Raptor Lake CPU Die[en.wikipedia.org]
They are able to fit 16x e-cores in about the same die space as 4x p-cores, and those e-cores are able to operate within a lower power and thermal budget than if they had just replaced them with 4x additional p-cores. Which for a large amount of OS and general purpose tasking will result in substantially better overall performance. You will see AMD implementing this same approach in the near future, just as you will see Intel moving to an MCM package in the near future.
The challenge with this non-homogenious microarchitecture design is that software needs to be aware of the differences between the differing compute resources otherwise you'll end up shoving an process into a core which doesn't support the instruction required by the process. This isn't something new or something Intel invented, and I'd highly suspect you are already "buying that" as you likely have a smart phone that is using an ARM architecture which employs a big.LITTLE design.

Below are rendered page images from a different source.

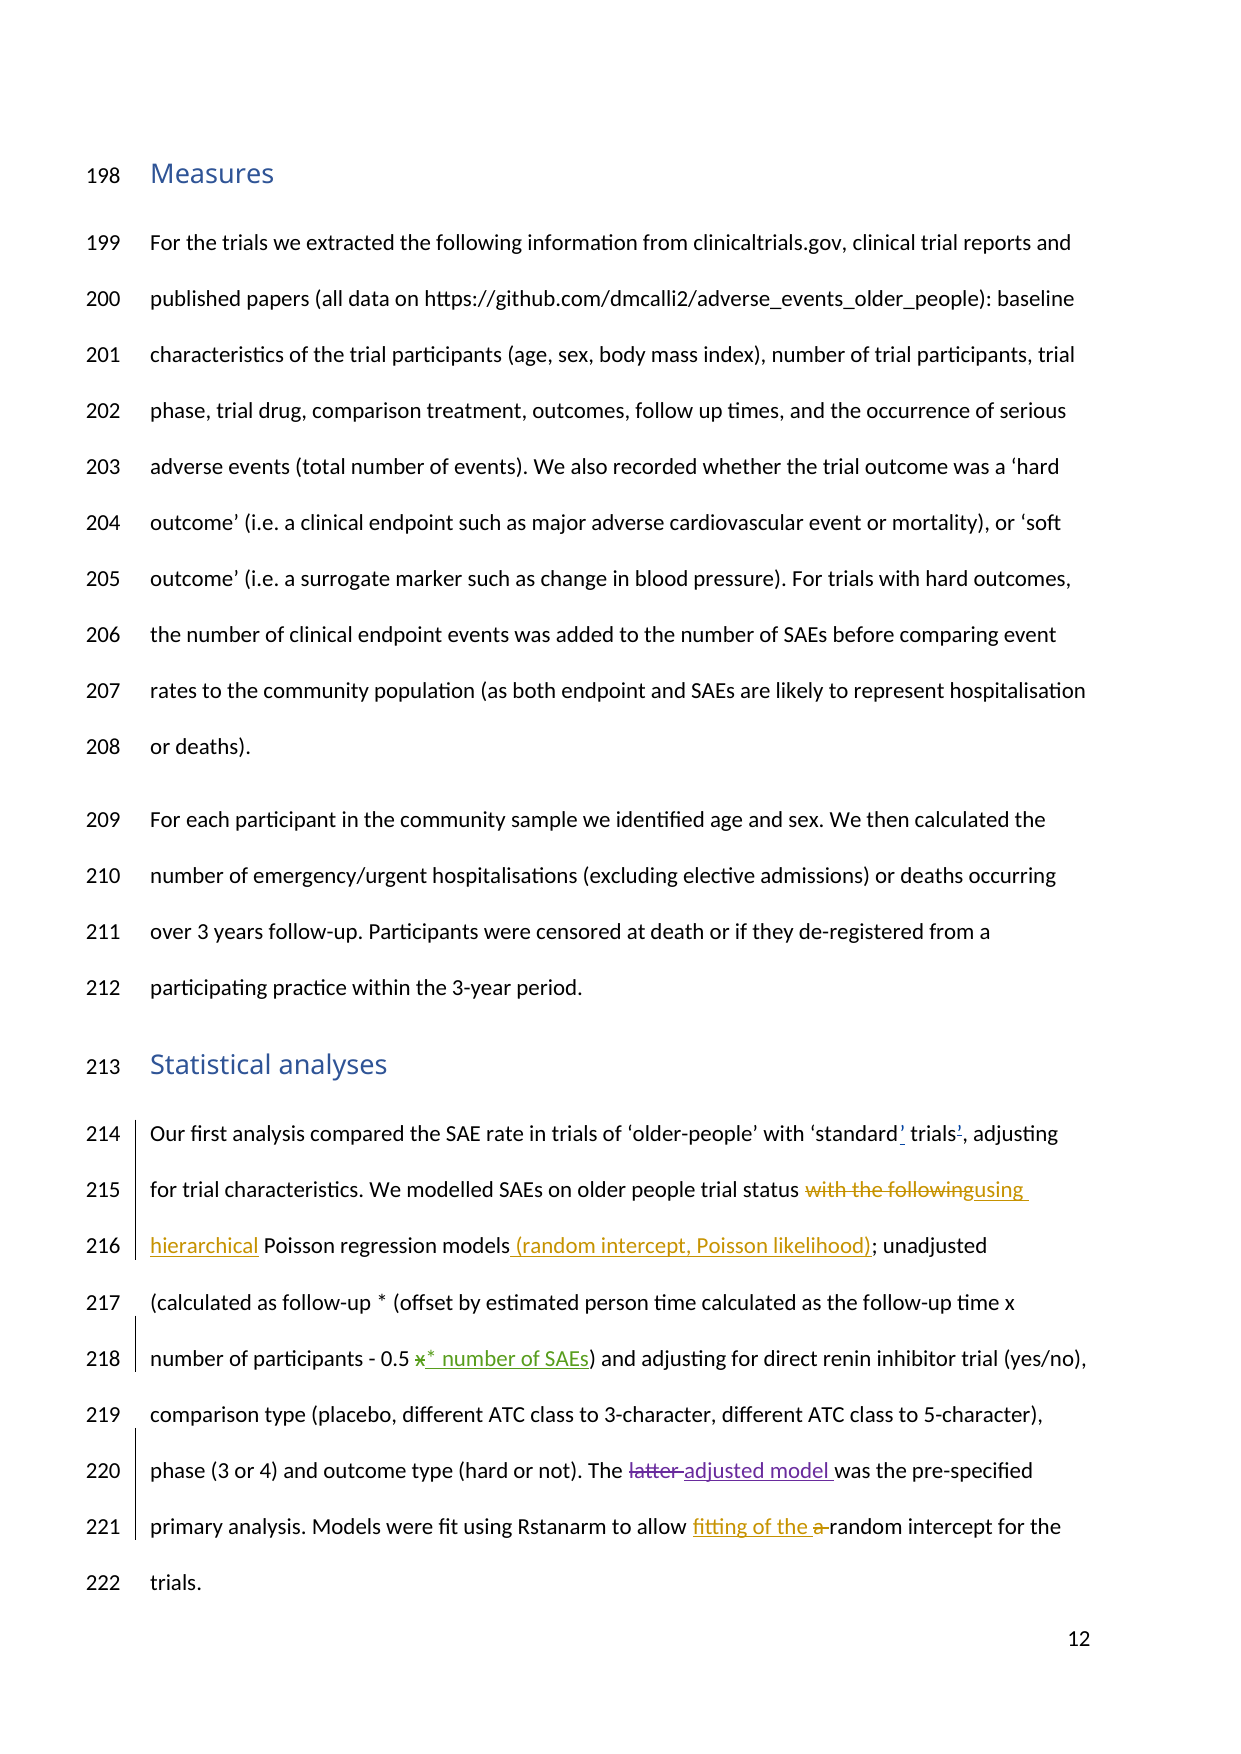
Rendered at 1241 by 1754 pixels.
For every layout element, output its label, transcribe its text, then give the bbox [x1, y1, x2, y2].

text For each participant in the community sample we identified age and sex. We then calculated the number of emergency/urgent hospitalisations (excluding elective admissions) or deaths occurring over 3 years follow-up. Participants were censored at death or if they de-registered from a participating practice within the 3-year period. [150, 805, 1090, 1001]
text Our first analysis compared the SAE rate in trials of ‘older-people’ with ‘standard trials, adjusting for trial characteristics. We modelled SAEs on older people trial status Poisson regression models; unadjusted (calculated as follow-up * (offset by estimated person time calculated as the follow-up time x number of participants - 0.5 ) and adjusting for direct renin inhibitor trial (yes/no), comparison type (placebo, different ATC class to 3-character, different ATC class to 5-character), phase (3 or 4) and outcome type (hard or not). The was the pre-specified primary analysis. Models were fit using Rstanarm to allow random intercept for the trials. [150, 1119, 1090, 1596]
text For the trials we extracted the following information from clinicaltrials.gov, clinical trial reports and published papers (all data on https://github.com/dmcalli2/adverse_events_older_people): baseline characteristics of the trial participants (age, sex, body mass index), number of trial participants, trial phase, trial drug, comparison treatment, outcomes, follow up times, and the occurrence of serious adverse events (total number of events). We also recorded whether the trial outcome was a ‘hard outcome’ (i.e. a clinical endpoint such as major adverse cardiovascular event or mortality), or ‘soft outcome’ (i.e. a surrogate marker such as change in blood pressure). For trials with hard outcomes, the number of clinical endpoint events was added to the number of SAEs before comparing event rates to the community population (as both endpoint and SAEs are likely to represent hospitalisation or deaths). [150, 228, 1090, 760]
subtitle Statistical analyses [150, 1046, 1090, 1083]
subtitle Measures [150, 154, 1090, 191]
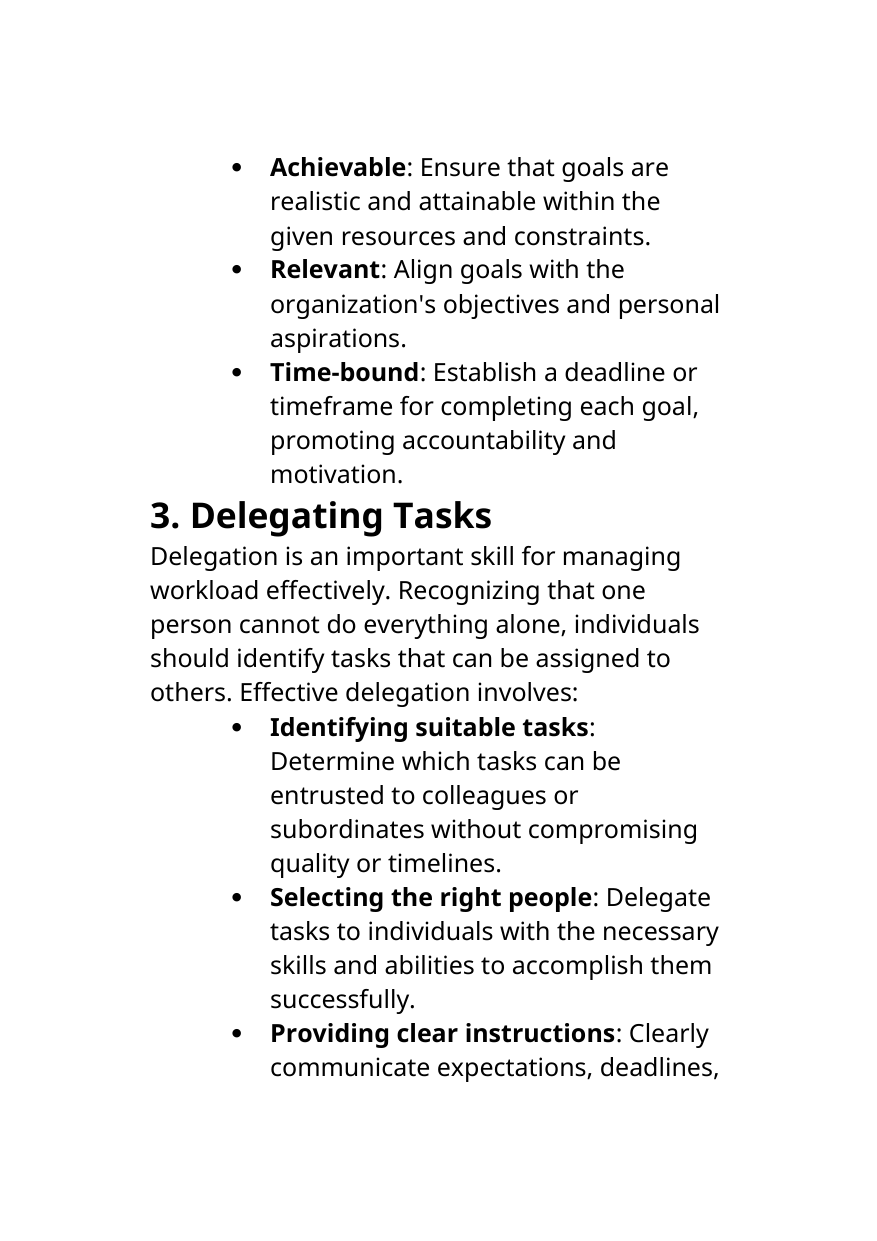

Just for clarity, Intel does already have MCM designs but those are not in the consumer "Core" CPU product line yet (as you've pointed out). Intel plans to move to MCM / Tiles with Meteor Lake which is also 14th Gen (this year). For 14th Gen they are expected to have the desktop CPUs based on Raptor Lake-SR (e.g. the Raptor Lake-S "Refresh"), the mobile/"Ultrabook" CPUs based on Meteor Lake-P, and they are also expected to have a Raptor Lake-PR (e.g. a Raptor Lake-P "Refresh") for low-end and "gaming" portable devices that will also be 14th Gen. With 15th Gen we should see both desktop and mobile move to MCM/Tiles with Arrow Lake-S and Arrow Lake-P. And with 16th Gen improving on the Tile-based designs by moving to a substantially more advanced Foveros 3D stacking for both Lunar Lake-S and Lunar Lake-P designs.
its super easy for them to disable parts/performance and flag each core as p or e
on paper or diagrams its easy to make them look smaller since more parts on them are not used
they are dealing with super tiny, errors are way more common than you think
again, not all wafers produce 100% i9 cpus, they also make enough i7/i5/i3/pentium g and laptop cpu
also ones with bad or lower performing igpu get the f with those parts disabled
I already gave you the links to the Wikis on the different core microartectures and the link to the 13th gen Core i9 die image with the blocks overlayed ontop.
You clearly do not understand how CPUs are made. That isn't an "on paper we make them look smaller", that is an image of the actual CPU die.
Here it is without the blocks overlayed
13900K Die[en.wikipedia.org]
Yes, the E-cores aren't crippled P-cores.
https://en.wikipedia.org/wiki/Gracemont_(microarchitecture)
https://en.wikipedia.org/wiki/Golden_Cove#Raptor_Cove
The e-cores and p-cores are physically different.
I already gave 'em all of those ^ up there ;) lol I linked the one without the block-diagram overlay since they seemed to think "they make them look smaller on paper".
You can clearly see from the die shot that they are two completely different core designs, even if you disregard that we've already pointed out that the e-cores are Gracemonte and the (current 13th gen) p-cores are Raptor Cove.